Rachel Harrison
Claude Levi-Strauss
2007
Not on view
Date
2007
Classification
Sculpture
Medium
Wood, chicken wire, polystyrene, cement, acrylic, taxidermically preserved silver-laced Wyandotte hen and Black Minorca rooster with attached label and mount, USPS Priority Mail cardboard box, and Sharp UX-B20 Fax machine cardboard box
Dimensions
Dimensions variable
Accession number
2008.15a-f
Credit line
Whitney Museum of American Art, New York; purchase, with funds from Warren and Allison Kanders
Rights and reproductions
©️ Rachel Harrison. Courtesy of Rachel Harrison and Greene Naftali Gallery, New York
Claude Lévi-Strauss is one of nine sculptures that Rachel Harrison exhibited in 2007 alongside fifty-seven portraits dealing with the theme of representing the human subject. Harrison titled each sculpture after a famous man (ranging from historical figures such as John Locke and Amerigo Vespucci to contemporary celebrities like Johnny Depp and Tiger Woods). The exhibition was titled If I Did It after a book by O. J. Simpson, in which he offers a "hypothetical" description of the murders of Nicole Brown Simpson and Ronald Goldman.
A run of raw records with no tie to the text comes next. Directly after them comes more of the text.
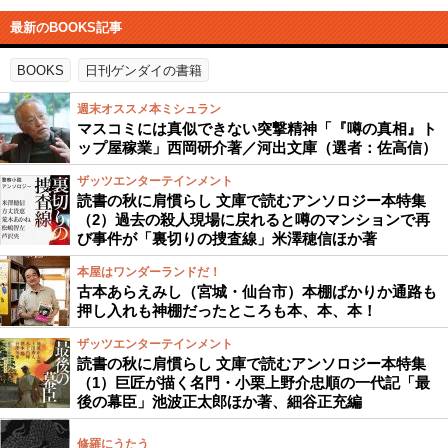
最新のBOOKS記事
BOOKS
日刊ゲンダイの書籍
週末オススメ本ミシュラン
マスコミには真似できない突撃精神「『噂の真相』ト
ップ屋稼業」西岡研介著／河出文庫（選者：佐高信）
ザッツエンターテインメント
読書の秋に肩慣らし 文庫で読むアンソロジー本特集
（2）過去の殺人現場に戻れると噂のマンションで再
び事件が「裏切りの捜査線」米澤穂信ほか著
本屋はワンダーランドだ！
古本あらえみし（宮城・仙台市）本棚ばかりか通路も
押し入れも神棚だったところも本、本、本！
ザッツエンターテインメント
読書の秋に肩慣らし 文庫で読むアンソロジー本特集
（1）巨匠が描く名門・小栗上野介忠順の一代記「最
後の幕臣」池波正太郎ほか著、細谷正充編
修羅にうたう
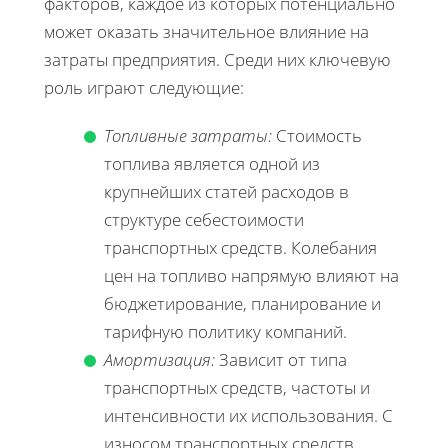
факторов, каждое из которых потенциально
может оказать значительное влияние на
затраты предприятия. Среди них ключевую
роль играют следующие:
Топливные затраты:
Стоимость
топлива является одной из
крупнейших статей расходов в
структуре себестоимости
транспортных средств. Колебания
цен на топливо напрямую влияют на
бюджетирование, планирование и
тарифную политику компаний.
Амортизация:
Зависит от типа
транспортных средств, частоты и
интенсивности их использования. С
износом транспортных средств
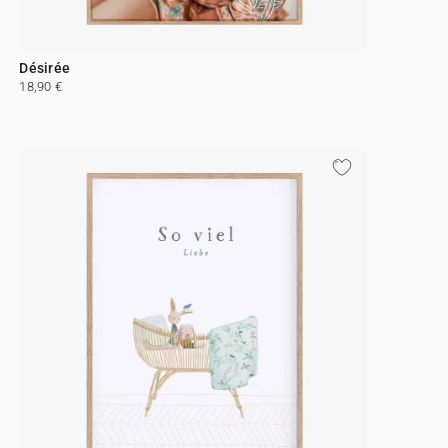
Désirée
18,90 €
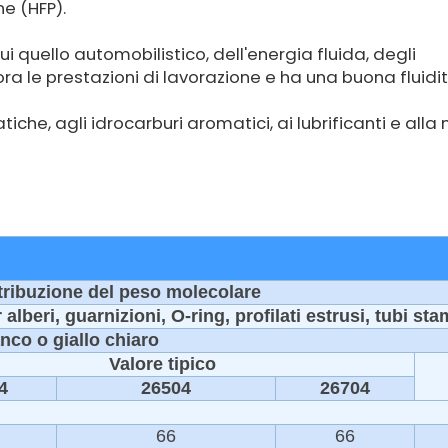
ne (HFP).
ui quello automobilistico, dell'energia fluida, degli
ora le prestazioni di lavorazione e ha una buona fluidit
ifatiche, agli idrocarburi aromatici, ai lubrificanti e all
tribuzione del peso molecolare
alberi, guarnizioni, O-ring, profilati estrusi, tubi sta
nco o giallo chiaro
Valore tipico
4
26504
26704
66
66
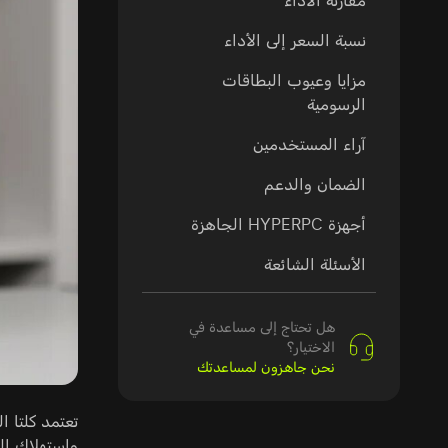
مقارنة الأداء
نسبة السعر إلى الأداء
مزايا وعيوب البطاقات
الرسومية
آراء المستخدمين
الضمان والدعم
أجهزة HYPERPC الجاهزة
الأسئلة الشائعة
هل تحتاج إلى مساعدة في
الاختيار؟
نحن جاهزون لمساعدتك
واستهلاك الط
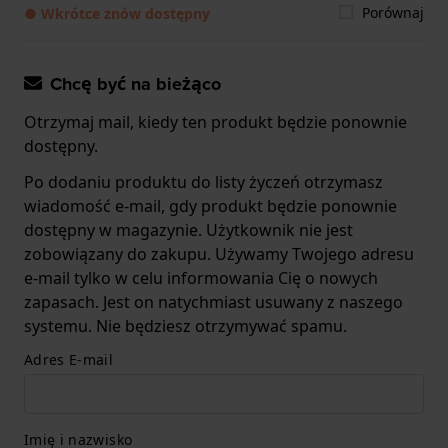
Porównaj
● Wkrótce znów dostępny
Chcę być na bieżąco
Otrzymaj mail, kiedy ten produkt będzie ponownie
dostępny.
Po dodaniu produktu do listy życzeń otrzymasz
wiadomość e-mail, gdy produkt będzie ponownie
dostępny w magazynie. Użytkownik nie jest
zobowiązany do zakupu. Używamy Twojego adresu
e-mail tylko w celu informowania Cię o nowych
zapasach. Jest on natychmiast usuwany z naszego
systemu. Nie będziesz otrzymywać spamu.
Adres E-mail
Imię i nazwisko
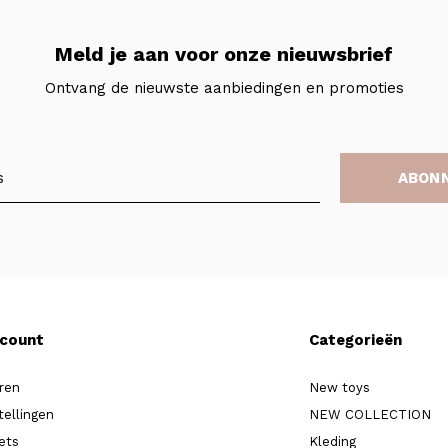
Meld je aan voor onze nieuwsbrief
Ontvang de nieuwste aanbiedingen en promoties
ABON
ccount
Categorieën
ren
New toys
tellingen
NEW COLLECTION
kets
Kleding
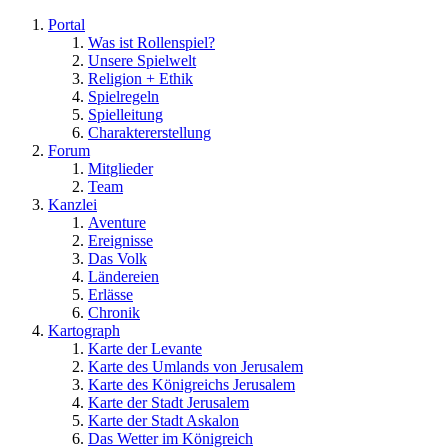
Portal
Was ist Rollenspiel?
Unsere Spielwelt
Religion + Ethik
Spielregeln
Spielleitung
Charaktererstellung
Forum
Mitglieder
Team
Kanzlei
Aventure
Ereignisse
Das Volk
Ländereien
Erlässe
Chronik
Kartograph
Karte der Levante
Karte des Umlands von Jerusalem
Karte des Königreichs Jerusalem
Karte der Stadt Jerusalem
Karte der Stadt Askalon
Das Wetter im Königreich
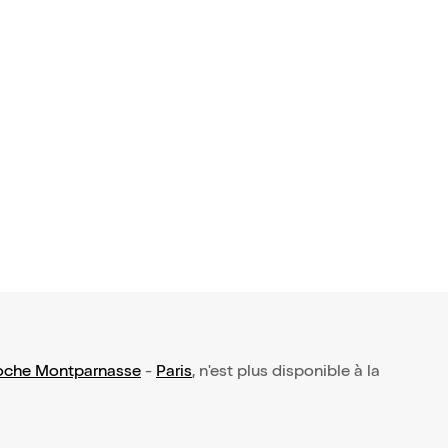
Poche Montparnasse
-
Paris
, n'est plus disponible à la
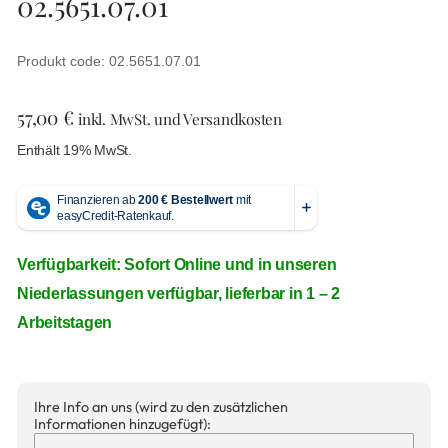
02.5651.07.01
Produkt code: 02.5651.07.01
57,00
€
inkl. MwSt. und Versandkosten
Enthält 19% MwSt.
Verfügbarkeit: Sofort Online und in unseren
Niederlassungen verfügbar, lieferbar in 1 – 2
Arbeitstagen
Ihre Info an uns (wird zu den zusätzlichen
Informationen hinzugefügt):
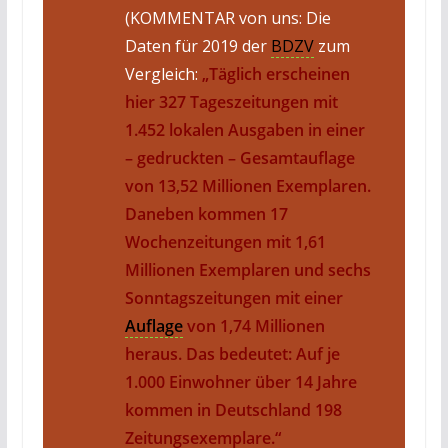
(KOMMENTAR von uns: Die
Daten für 2019 der
BDZV
zum
Vergleich:
„Täglich erscheinen
hier 327 Tageszeitungen mit
1.452 lokalen Ausgaben in einer
– gedruckten – Gesamtauflage
von 13,52 Millionen Exemplaren.
Daneben kommen 17
Wochenzeitungen mit 1,61
Millionen Exemplaren und sechs
Sonntagszeitungen mit einer
Auflage
von 1,74 Millionen
heraus. Das bedeutet: Auf je
1.000 Einwohner über 14 Jahre
kommen in Deutschland 198
Zeitungsexemplare.“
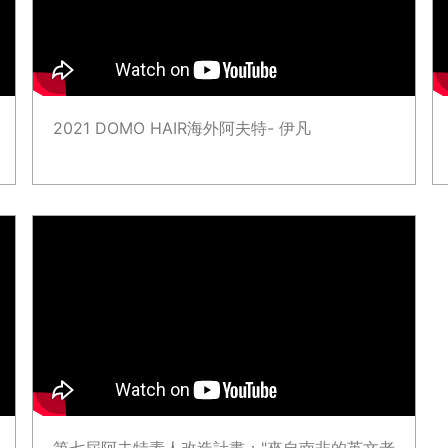
2021 DOMO HAIR海外阿夫特- 伊凡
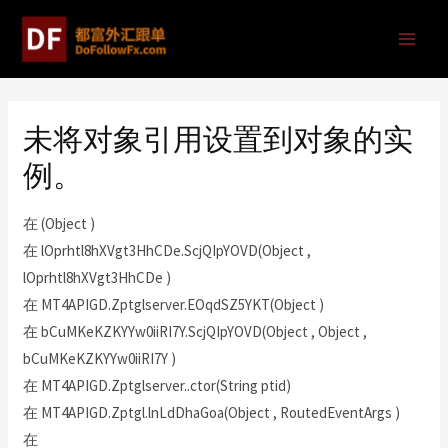
未将对象引用设置到对象的实
例。
在 (Object )
在 lOprhtl8hXVgt3HhCDe.ScjQIpYOVD(Object ,
lOprhtl8hXVgt3HhCDe )
在 MT4APIGD.Zptglserver.EOqdSZ5YKT(Object )
在 bCuMKeKZKYYw0iiRI7Y.ScjQIpYOVD(Object , Object ,
bCuMKeKZKYYw0iiRI7Y )
在 MT4APIGD.Zptglserver..ctor(String ptid)
在 MT4APIGD.Zptgl.lnLdDhaGoa(Object , RoutedEventArgs )
在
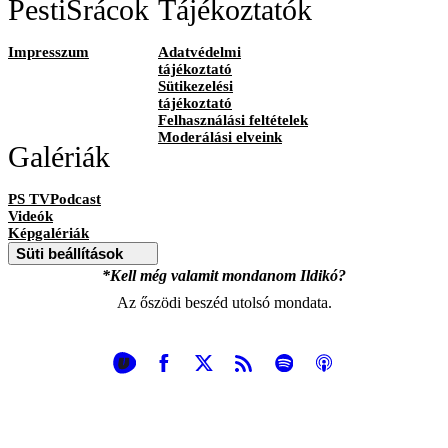
PestiSrácok
Tájékoztatók
Impresszum
Adatvédelmi
tájékoztató
Sütikezelési
tájékoztató
Felhasználási feltételek
Moderálási elveink
Galériák
PS TVPodcast
Videók
Képgalériák
Süti beállítások
*Kell még valamit mondanom Ildikó?
Az őszödi beszéd utolsó mondata.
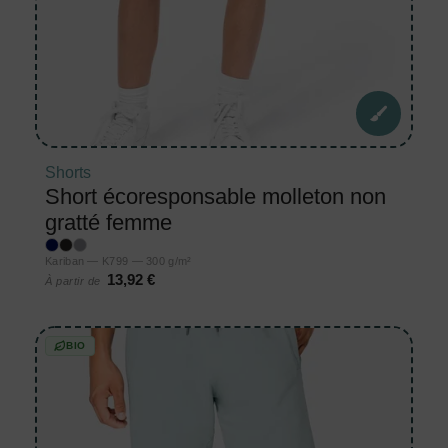
Shorts
Short écoresponsable molleton non
gratté femme
Kariban — K799 — 300 g/m²
13,92 €
À partir de
BIO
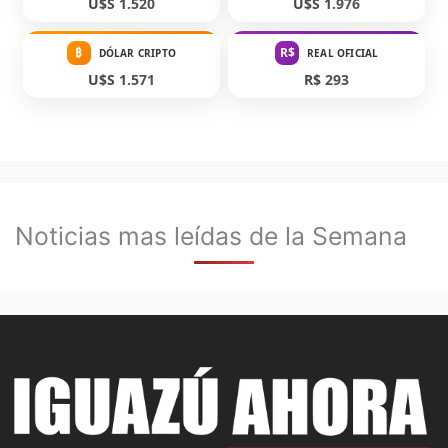
U$S 1.520
U$S 1.976
₿
R$
DÓLAR CRIPTO
REAL OFICIAL
U$S 1.571
R$ 293
Noticias mas leídas de la Semana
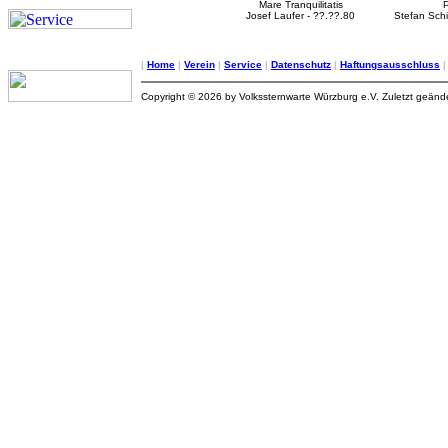
Mare Tranquilitatis
P
Josef Laufer - ??.??.80
Stefan Schi
|
Home
|
Verein
|
Service
|
Datenschutz
|
Haftungsausschluss
Copyright © 2026 by Volkssternwarte Würzburg e.V. Zuletzt geän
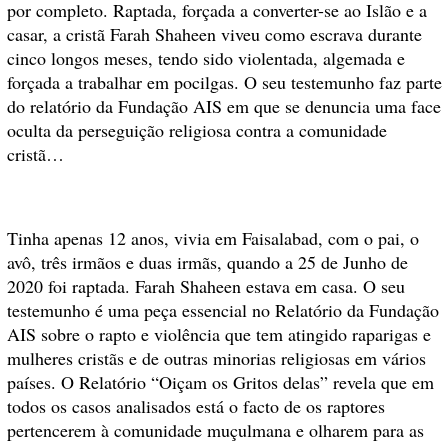
por completo. Raptada, forçada a converter-se ao Islão e a
casar, a cristã Farah Shaheen viveu como escrava durante
cinco longos meses, tendo sido violentada, algemada e
forçada a trabalhar em pocilgas. O seu testemunho faz parte
do relatório da Fundação AIS em que se denuncia uma face
oculta da perseguição religiosa contra a comunidade
cristã…
Tinha apenas 12 anos, vivia em Faisalabad, com o pai, o
avô, três irmãos e duas irmãs, quando a 25 de Junho de
2020 foi raptada. Farah Shaheen estava em casa. O seu
testemunho é uma peça essencial no Relatório da Fundação
AIS sobre o rapto e violência que tem atingido raparigas e
mulheres cristãs e de outras minorias religiosas em vários
países. O Relatório “Oiçam os Gritos delas” revela que em
todos os casos analisados está o facto de os raptores
pertencerem à comunidade muçulmana e olharem para as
In the two-part Claude Lévi-Strauss—named for the renowned French anthropologist and ethnologist—Harrison stacked a pair of rectangular orange-red and green bases on U.S. postal and fax machine boxes; on top of the bases, a stuffed hen and rooster face each other. Through this seemingly incongruous combination of formal and symbolic elements, Harrison both alludes to the Structuralist theories of her work’s namesake and composes anthropomorphic forms that suggest properties of the standing body, such as uprightness and balance.